We have toned down these statements and specifically stated that the effect on proliferation is observed only with the combined deletion of Orai1 and Orai3 and can be partially rescued with ani-CD40 co-stimulation.

5. It is surprising (and disappointing!) that the deletion of Orai1 and Orai3 in B cells did not affect humoral immunity to influenza A infection in mice. In my view, this result seriously undermines the significance of the paper. If Orai channels are not required for B cell development or function in vivo, it is not clear how the in vitro results of the many different assays in this paper relate to the humoral immune response.

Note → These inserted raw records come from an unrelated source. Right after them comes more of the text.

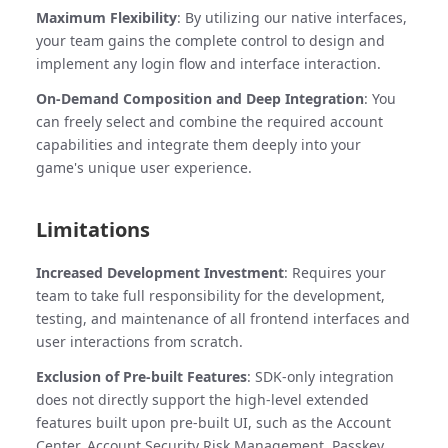
Maximum Flexibility
: By utilizing our native interfaces,
your team gains the complete control to design and
implement any login flow and interface interaction.
On-Demand Composition and Deep Integration
: You
can freely select and combine the required account
capabilities and integrate them deeply into your
game's unique user experience.
Limitations
Increased Development Investment
: Requires your
team to take full responsibility for the development,
testing, and maintenance of all frontend interfaces and
user interactions from scratch.
Exclusion of Pre-built Features
: SDK-only integration
does not directly support the high-level extended
features built upon pre-built UI, such as the Account
Center, Account Security Risk Management, Passkey,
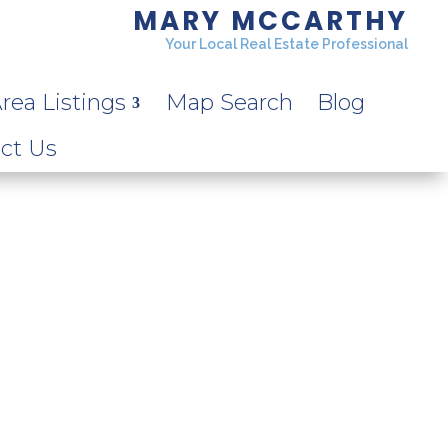
MARY MCCARTHY
Your Local Real Estate Professional
rea Listings
Map Search
Blog
ct Us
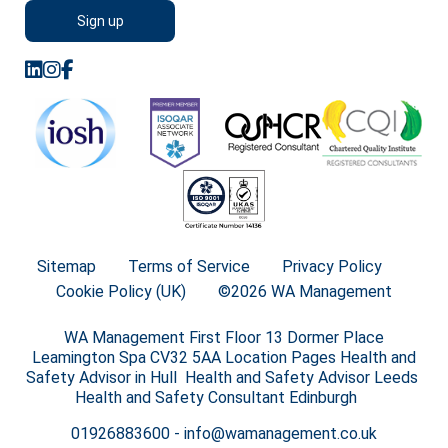
Sitemap
Terms of Service
Privacy Policy
Cookie Policy (UK)
©2026 WA Management
WA Management First Floor 13 Dormer Place
Leamington Spa CV32 5AA Location Pages Health and
Safety Advisor in Hull Health and Safety Advisor Leeds
Health and Safety Consultant Edinburgh
01926883600
-
info@wamanagement.co.uk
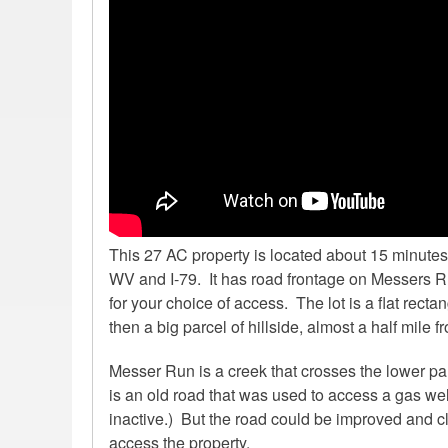
This 27 AC property is located about 15 minutes 
WV and I-79. It has road frontage on Messers Ru
for your choice of access. The lot is a flat recta
then a big parcel of hillside, almost a half mile fro
Messer Run is a creek that crosses the lower par
is an old road that was used to access a gas wel
inactive.) But the road could be improved and 
access the property.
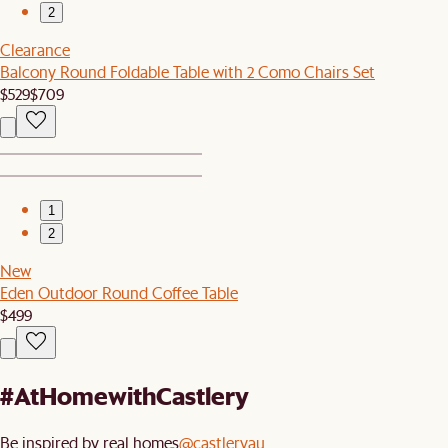
2
Clearance
Balcony Round Foldable Table with 2 Como Chairs Set
$529
$709
1
2
New
Eden Outdoor Round Coffee Table
$499
#AtHomewithCastlery
Be inspired by real homes
@castleryau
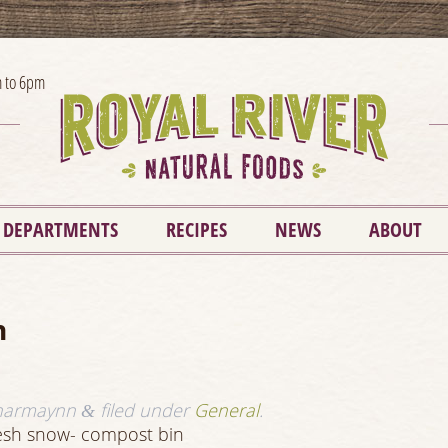
 to 6pm
DEPARTMENTS
RECIPES
NEWS
ABOUT
n
harmaynn
filed under
General
.
&
resh snow- compost bin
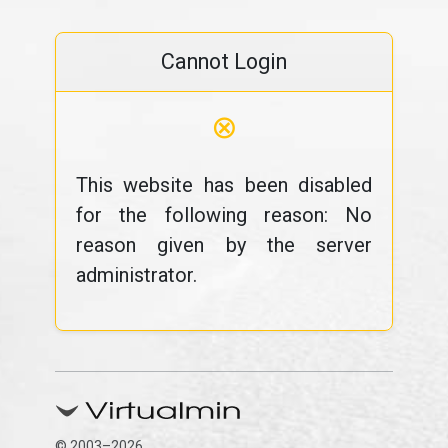
Cannot Login
⊗
This website has been disabled
for the following reason: No
reason given by the server
administrator.
© 2003–2026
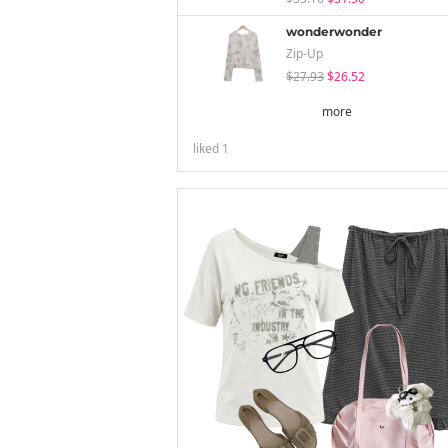
wonderwonder
Zip-Up
$27.93
$26.52
more
liked
1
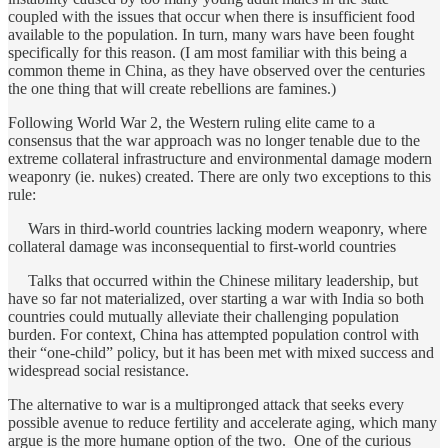
coupled with the issues that occur when there is insufficient food
available to the population. In turn, many wars have been fought
specifically for this reason. (I am most familiar with this being a
common theme in China, as they have observed over the centuries
the one thing that will create rebellions are famines.)
Following World War 2, the Western ruling elite came to a
consensus that the war approach was no longer tenable due to the
extreme collateral infrastructure and environmental damage modern
weaponry (ie. nukes) created. There are only two exceptions to this
rule:
Wars in third-world countries lacking modern weaponry, where
collateral damage was inconsequential to first-world countries
Talks that occurred within the Chinese military leadership, but
have so far not materialized, over starting a war with India so both
countries could mutually alleviate their challenging population
burden. For context, China has attempted population control with
their “one-child” policy, but it has been met with mixed success and
widespread social resistance.
The alternative to war is a multipronged attack that seeks every
possible avenue to reduce fertility and accelerate aging, which many
argue is the more humane option of the two. One of the curious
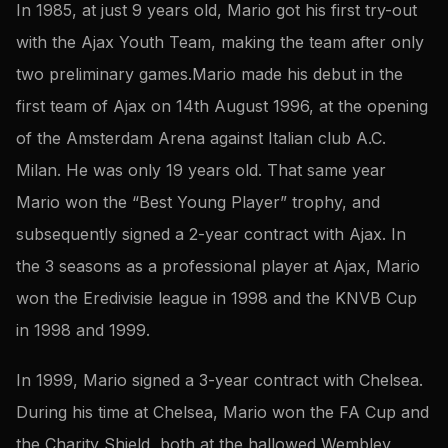
In 1985, at just 9 years old, Mario got his first try-out
with the Ajax Youth Team, making the team after only
two preliminary games.Mario made his debut in the
first team of Ajax on 14th August 1996, at the opening
of the Amsterdam Arena against Italian club A.C.
Milan. He was only 19 years old. That same year
Mario won the “Best Young Player” trophy, and
subsequently signed a 2-year contract with Ajax. In
the 3 seasons as a professional player at Ajax, Mario
won the Eredivisie league in 1998 and the KNVB Cup
in 1998 and 1999.
In 1999, Mario signed a 3-year contract with Chelsea.
During his time at Chelsea, Mario won the FA Cup and
the Charity Shield, both at the hallowed Wembley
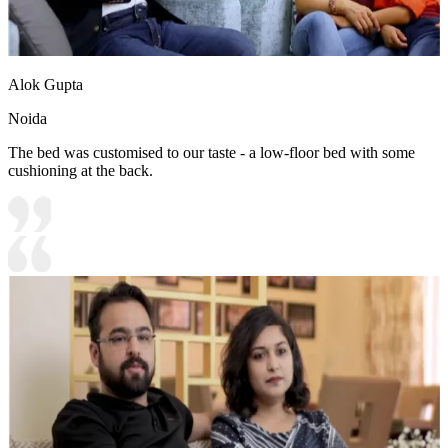
Alok Gupta
Noida
The bed was customised to our taste - a low-floor bed with some
cushioning at the back.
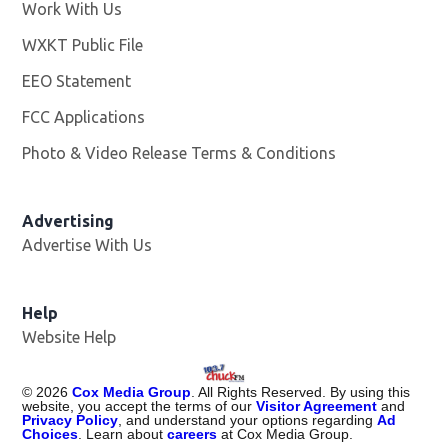
Work With Us
Opens in new window
WXKT Public File
Opens in new window
EEO Statement
FCC Applications
Photo & Video Release Terms & Conditions
Advertising
Advertise With Us
Help
Website Help
©
2026
Cox Media Group
. All Rights Reserved. By using this
website, you accept the terms of our
Visitor Agreement
and
Privacy Policy
, and understand your options regarding
Ad
Choices
. Learn about
careers
at Cox Media Group.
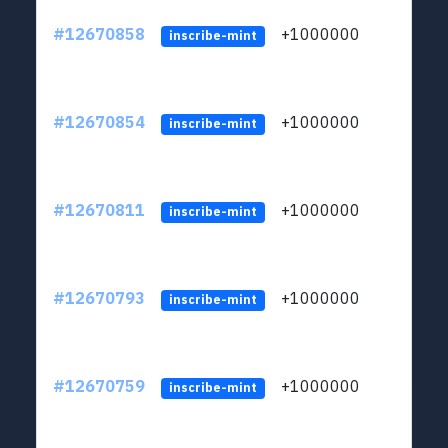
#12670858
+1000000
lt
inscribe-mint
#12670854
+1000000
lt
inscribe-mint
#12670811
+1000000
lt
inscribe-mint
#12670793
+1000000
lt
inscribe-mint
#12670759
+1000000
lt
inscribe-mint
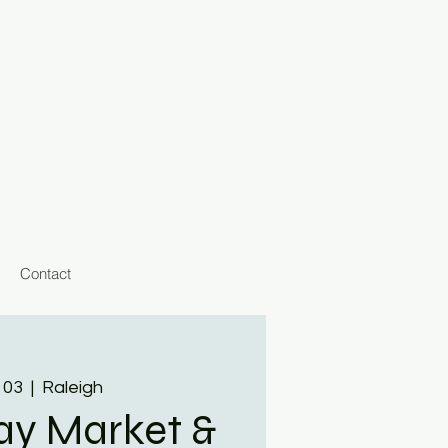
Contact
 03
  |  
Raleigh
day Market &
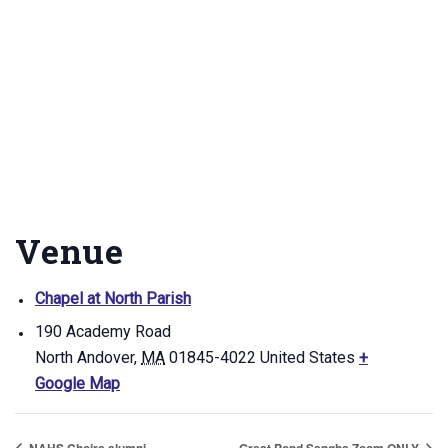
Venue
Chapel at North Parish
190 Academy Road
North Andover
,
MA
01845-4022
United States
+
Google Map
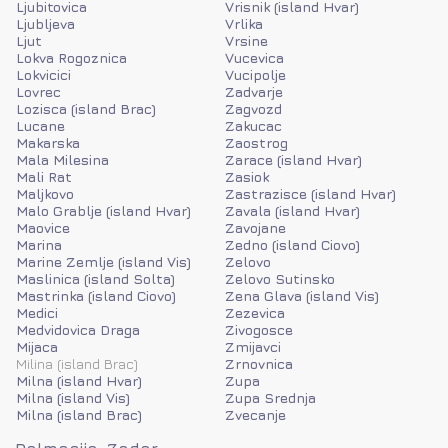
Ljubitovica
Vrisnik (island Hvar)
Ljubljeva
Vrlika
Ljut
Vrsine
Lokva Rogoznica
Vucevica
Lokvicici
Vucipolje
Lovrec
Zadvarje
Lozisca (island Brac)
Zagvozd
Lucane
Zakucac
Makarska
Zaostrog
Mala Milesina
Zarace (island Hvar)
Mali Rat
Zasiok
Maljkovo
Zastrazisce (island Hvar)
Malo Grablje (island Hvar)
Zavala (island Hvar)
Maovice
Zavojane
Marina
Zedno (island Ciovo)
Marine Zemlje (island Vis)
Zelovo
Maslinica (island Solta)
Zelovo Sutinsko
Mastrinka (island Ciovo)
Zena Glava (island Vis)
Medici
Zezevica
Medvidovica Draga
Zivogosce
Mijaca
Zmijavci
Milina (island Brac)
Zrnovnica
Milna (island Hvar)
Zupa
Milna (island Vis)
Zupa Srednja
Milna (island Brac)
Zvecanje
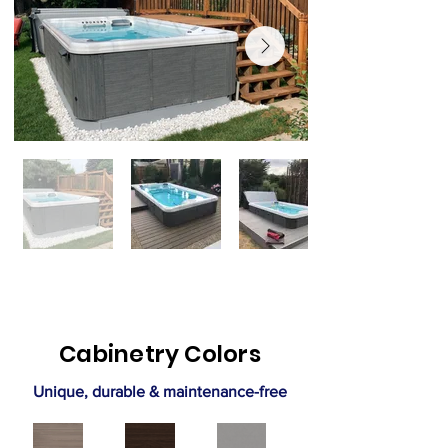
Cabinetry Colors
Unique, durable & maintenance-free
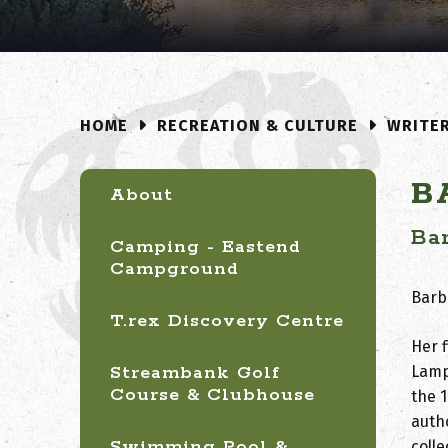
RECREATION & CULTURE
WRITE
HOME
B
About
Ba
Camping - Eastend
Campground
Barba
T.rex Discovery Centre
Her f
Streambank Golf
Lamp
Course & Clubhouse
the 
auth
Swimming Pool &
coll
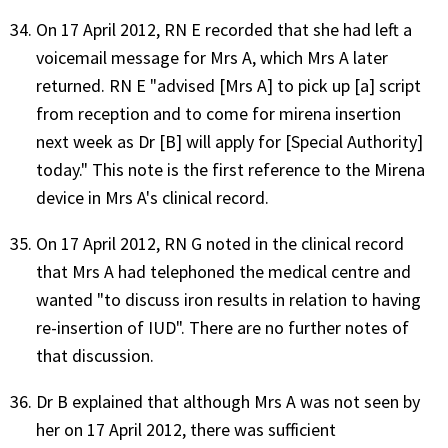
On 17 April 2012, RN E recorded that she had left a
voicemail message for Mrs A, which Mrs A later
returned. RN E "advised [Mrs A] to pick up [a] script
from reception and to come for mirena insertion
next week as Dr [B] will apply for [Special Authority]
today." This note is the first reference to the Mirena
device in Mrs A's clinical record.
On 17 April 2012, RN G noted in the clinical record
that Mrs A had telephoned the medical centre and
wanted "to discuss iron results in relation to having
re-insertion of IUD". There are no further notes of
that discussion.
Dr B explained that although Mrs A was not seen by
her on 17 April 2012, there was sufficient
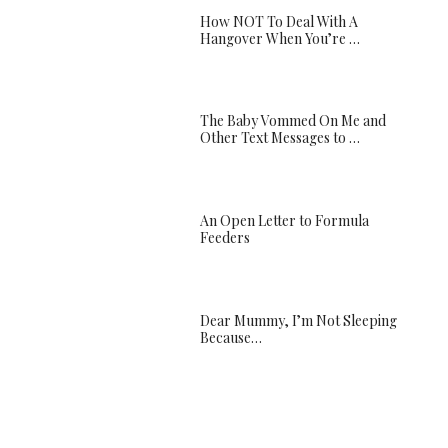
How NOT To Deal With A
Hangover When You’re …
The Baby Vommed On Me and
Other Text Messages to …
An Open Letter to Formula
Feeders
Dear Mummy, I’m Not Sleeping
Because…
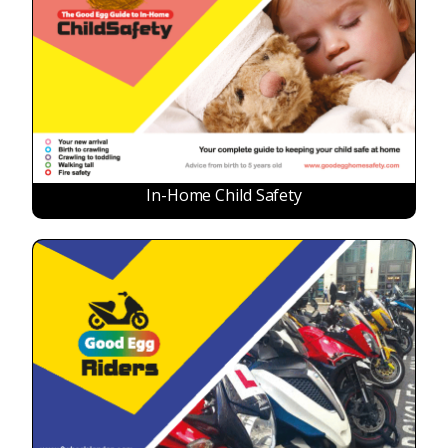
In-Home Child Safety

Indeed, this result is surprising, but we prefer a disappointing truth over an exciting artifact or falsehood as we much prefer, at the behest of reviewers, to admit our ignorance than publish our fantasies. Perhaps our manuscript deserves to be rejected because we did not obtain an “exciting” result, perhaps not. Perhaps the in vivo function of SOCE in B cells could be revealed with another in vivo model such as an autoimmunity model, perhaps not. We are truly at loss as to why we do not see any effects in the double Orai1/Orai3 knockout. In this revision, we offer a discussion of the discrepancy between the results in vivo and those in vitro and some ideas on what might explain this discrepancy.